Is Fasenra (Benralizumab) an Immunosuppressant?
Fasenra (benralizumab) is not a traditional immunosuppressant but rather a targeted biologic that depletes eosinophils through antibody-dependent cell-mediated cytotoxicity (ADCC), without broadly suppressing the immune system like corticosteroids or conventional immunosuppressive agents. 1
Mechanism of Action
Benralizumab functions through a highly specific mechanism that distinguishes it from conventional immunosuppressants:
- It is a humanized afucosylated monoclonal antibody that binds directly to the IL-5 receptor alpha (IL-5Rα) on eosinophils and basophils 1
- The absence of fucose in the Fc domain facilitates binding to FcɣRIII receptors on natural killer (NK) cells, leading to rapid apoptosis of eosinophils through ADCC 1
- This results in near-complete depletion of eosinophils within 24 hours of dosing, with median blood eosinophil counts reduced to 0 cells/μL 1, 2
This targeted mechanism differs fundamentally from traditional immunosuppressants that broadly suppress multiple immune pathways. For comparison, corticosteroids suppress cell-mediated immunity by inhibiting interleukin production across the board, while TNF-α inhibitors and other biologics mentioned in immunosuppression guidelines act on different inflammatory pathways 3.
Clinical Classification
Benralizumab is classified as a biologic disease-modifying anti-rheumatic drug (bDMARD) and specifically as an anti-IL-5 receptor therapy, not as a conventional immunosuppressant 3:
- Guidelines on immunotherapy-related toxicities list benralizumab separately from traditional immunosuppressants like mycophenolate, calcineurin inhibitors, and cyclophosphamide 3
- It is grouped with other targeted cytokine inhibitors (anti-IL-4Rα, anti-IL-6R) rather than broad immunosuppressive agents 3
FDA-Approved Indications
Benralizumab is approved for:
- Add-on maintenance treatment of severe asthma with an eosinophilic phenotype in patients aged 6 years and older 1
- Treatment of adult patients with eosinophilic granulomatosis with polyangiitis (EGPA) 1
The American College of Rheumatology recommends benralizumab specifically for EGPA patients with refractory asthma/ENT disease without systemic manifestations, at 30 mg subcutaneously every 4 weeks for the first 3 doses, then every 8 weeks 4.

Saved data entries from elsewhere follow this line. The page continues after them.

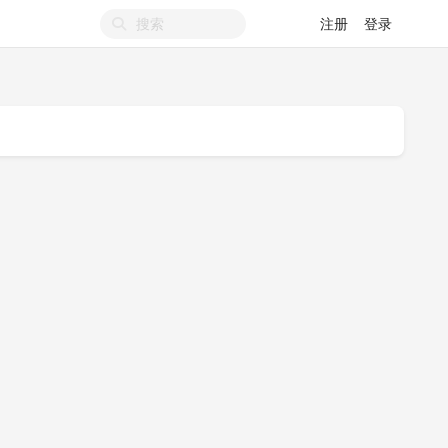
注册
登录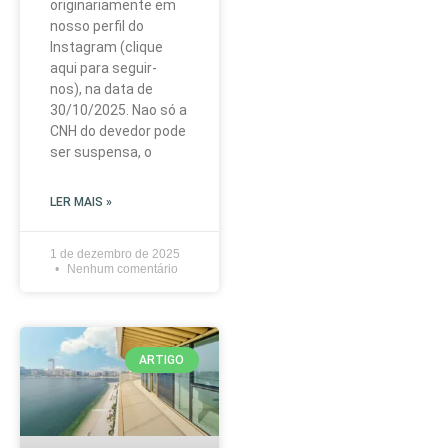
originariamente em
nosso perfil do
Instagram (clique
aqui para seguir-
nos), na data de
30/10/2025. Nao só a
CNH do devedor pode
ser suspensa, o
LER MAIS »
1 de dezembro de 2025
Nenhum comentário
ARTIGO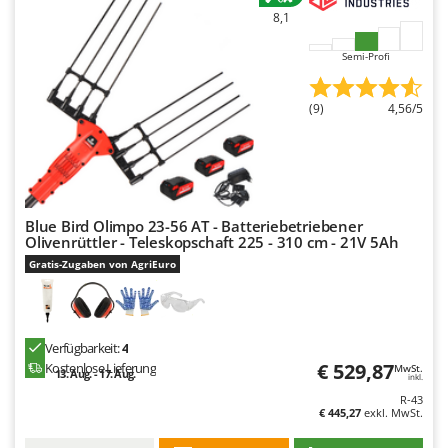
Omas
8,1
Ompagrill
Semi-Profi
Ooni
Oriental Koshin
(9)
4,56/5
Outdoorchef
P
Palazzetti
Palumbo Pavi
Blue Bird Olimpo 23-56 AT - Batteriebetriebener
Olivenrüttler - Teleskopschaft 225 - 310 cm - 21V 5Ah
Partisani
Gratis-Zugaben von AgriEuro
Paterlini
Philips
Pramac
Verfügbarkeit:
4
€ 529,87
Prismafood
Kostenlose Lieferung
MwSt.
13. Aug. - 17. Aug.
inkl.
R-43
R
€ 445,27
exkl. MwSt.
R.G.V.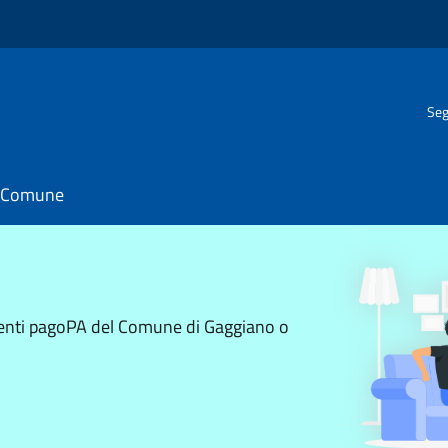
Seg
il Comune
menti pagoPA del Comune di Gaggiano o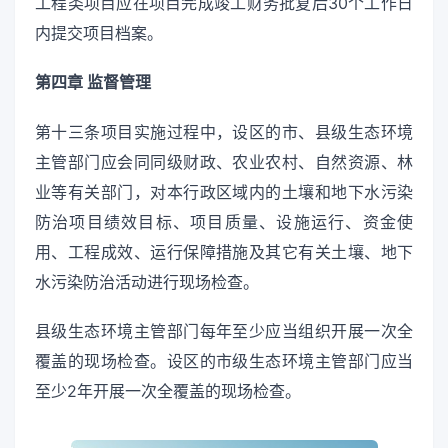
工程类项目应在项目完成竣工财务批复后30个工作日
内提交项目档案。
第四章 监督管理
第十三条项目实施过程中，设区的市、县级生态环境
主管部门应会同同级财政、农业农村、自然资源、林
业等有关部门，对本行政区域内的土壤和地下水污染
防治项目绩效目标、项目质量、设施运行、资金使
用、工程成效、运行保障措施及其它有关土壤、地下
水污染防治活动进行现场检查。
县级生态环境主管部门每年至少应当组织开展一次全
覆盖的现场检查。设区的市级生态环境主管部门应当
至少2年开展一次全覆盖的现场检查。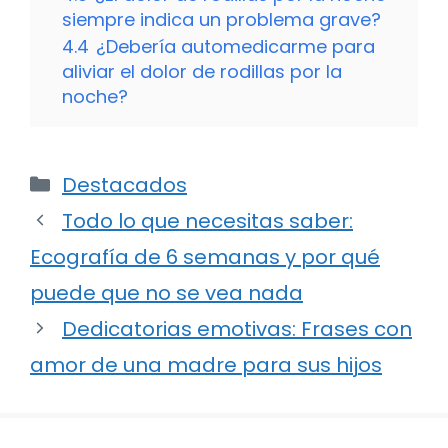
siempre indica un problema grave?
4.4
¿Debería automedicarme para
aliviar el dolor de rodillas por la
noche?
Categorías
Destacados
Todo lo que necesitas saber:
Ecografía de 6 semanas y por qué
puede que no se vea nada
Dedicatorias emotivas: Frases con
amor de una madre para sus hijos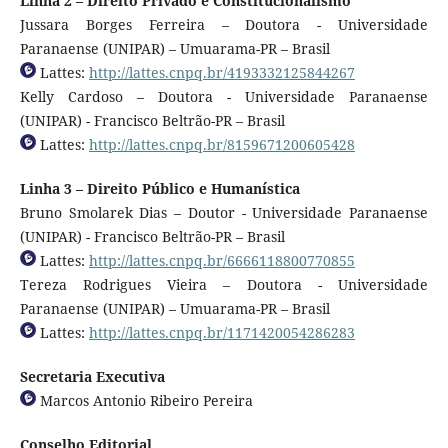
Linha 2 – Direito Privado e Constitucionalismo
Jussara Borges Ferreira – Doutora - Universidade
Paranaense (UNIPAR) – Umuarama-PR – Brasil
Lattes:
http://lattes.cnpq.br/4193332125844267
Kelly Cardoso – Doutora - Universidade Paranaense
(UNIPAR) - Francisco Beltrão-PR – Brasil
Lattes:
http://lattes.cnpq.br/8159671200605428
Linha 3 – Direito Público e Humanística
Bruno Smolarek Dias – Doutor - Universidade Paranaense
(UNIPAR) - Francisco Beltrão-PR – Brasil
Lattes:
http://lattes.cnpq.br/6666118800770855
Tereza Rodrigues Vieira – Doutora - Universidade
Paranaense (UNIPAR) – Umuarama-PR – Brasil
Lattes:
http://lattes.cnpq.br/1171420054286283
Secretaria Executiva
Marcos Antonio Ribeiro Pereira
Conselho Editorial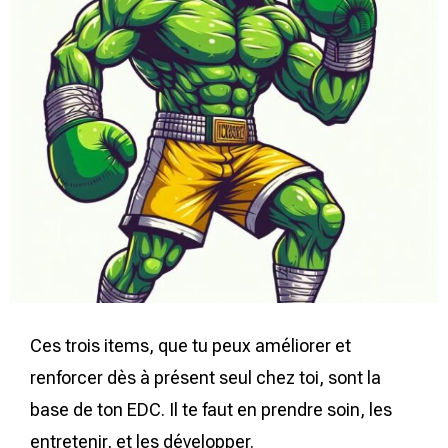
Ces trois items, que tu peux améliorer et
renforcer dès à présent seul chez toi, sont la
base de ton EDC. Il te faut en prendre soin, les
entretenir, et les développer.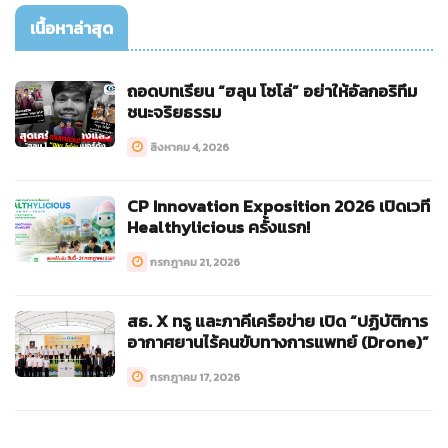
เนื้อหาล่าสุด
ถอดบทเรียน “ฮลุน โซโล่” อย่าให้อัลกอริทึม
ชนะจริยธรรม
สิงหาคม 4, 2026
CP Innovation Exposition 2026 เปิดเวที
Healthylicious ครั้งแรก!
กรกฎาคม 21, 2026
สธ. X ทรู และภาคีเครือข่าย เปิด “ปฏิบัติการ
อากาศยานไร้คนขับทางการแพทย์ (Drone)”
กรกฎาคม 17, 2026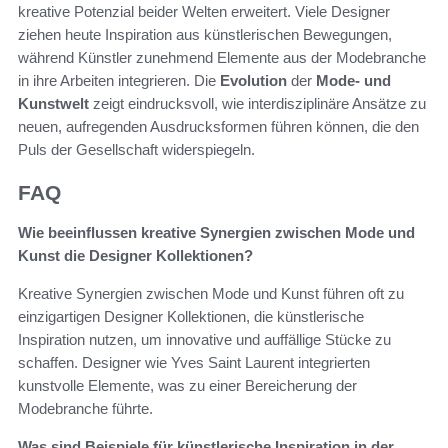
kreative Potenzial beider Welten erweitert. Viele Designer
ziehen heute Inspiration aus künstlerischen Bewegungen,
während Künstler zunehmend Elemente aus der Modebranche
in ihre Arbeiten integrieren. Die
Evolution
der
Mode- und
Kunstwelt
zeigt eindrucksvoll, wie interdisziplinäre Ansätze zu
neuen, aufregenden Ausdrucksformen führen können, die den
Puls der Gesellschaft widerspiegeln.
FAQ
Wie beeinflussen kreative Synergien zwischen Mode und
Kunst die Designer Kollektionen?
Kreative Synergien zwischen Mode und Kunst führen oft zu
einzigartigen Designer Kollektionen, die künstlerische
Inspiration nutzen, um innovative und auffällige Stücke zu
schaffen. Designer wie Yves Saint Laurent integrierten
kunstvolle Elemente, was zu einer Bereicherung der
Modebranche führte.
Was sind Beispiele für künstlerische Inspiration in der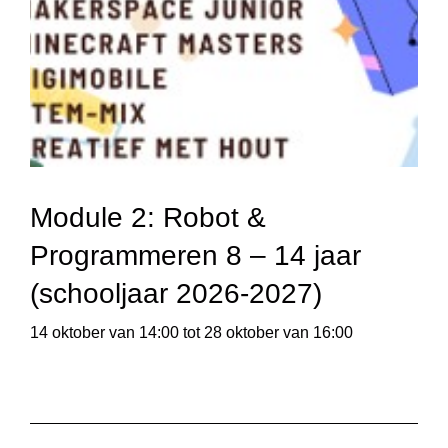
Module 2: Robot &
Programmeren 8 – 14 jaar
(schooljaar 2026-2027)
14 oktober van 14:00
tot
28 oktober van 16:00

Safety Profile and Long-Term Eosinophil Depletion
Importantly, near-complete eosinophil depletion with benralizumab does not increase long-term safety risks or infection rates comparable to traditional immunosuppressants 5, 6:
- In real-world studies with up to 48 months of follow-up, only 21.1% of patients experienced adverse events, with just 1.6% related to treatment 5
- The most common adverse events were nasopharyngitis (18-21%), worsening asthma (11-15%), and injection site reactions—not the opportunistic infections seen with broad immunosuppression 1, 2
- Over 5 years of treatment, adverse event rates remained stable (28.5-32.4 per 100 patient-years) and did not increase with prolonged exposure 6
This contrasts sharply with traditional immunosuppressants like TNF-α inhibitors, which carry significant risks of tuberculosis reactivation, hepatitis B reactivation, and opportunistic infections requiring extensive pre-treatment screening 3.
Key Clinical Distinctions
Unlike conventional immunosuppressants, benralizumab does not require:
- Tuberculin skin testing or chest radiographs prior to therapy 3
- Hepatitis serology screening (though prudent in any patient receiving biologics) 3
- Avoidance of live vaccines (not specifically contraindicated in FDA labeling) 1
- Prophylaxis against opportunistic infections 3
The European Respiratory Society does recommend therapeutic drug monitoring when using benralizumab, suggesting some level of immune modulation warrants attention 7, 4.
Clinical Implications
For practical purposes, benralizumab should be considered a targeted eosinophil-depleting biologic rather than an immunosuppressant when:
- Counseling patients about infection risk (significantly lower than traditional immunosuppression)
- Planning surgical procedures (no need for stress-dose steroids)
- Evaluating for drug interactions with other immunomodulators
- Assessing candidacy in patients with contraindications to broad immunosuppression
The mechanism of action—selective eosinophil depletion via ADCC—preserves other immune functions, explaining why benralizumab maintains efficacy without the broad immunosuppressive toxicity profile seen with corticosteroids, calcineurin inhibitors, or cytotoxic agents 1, 5.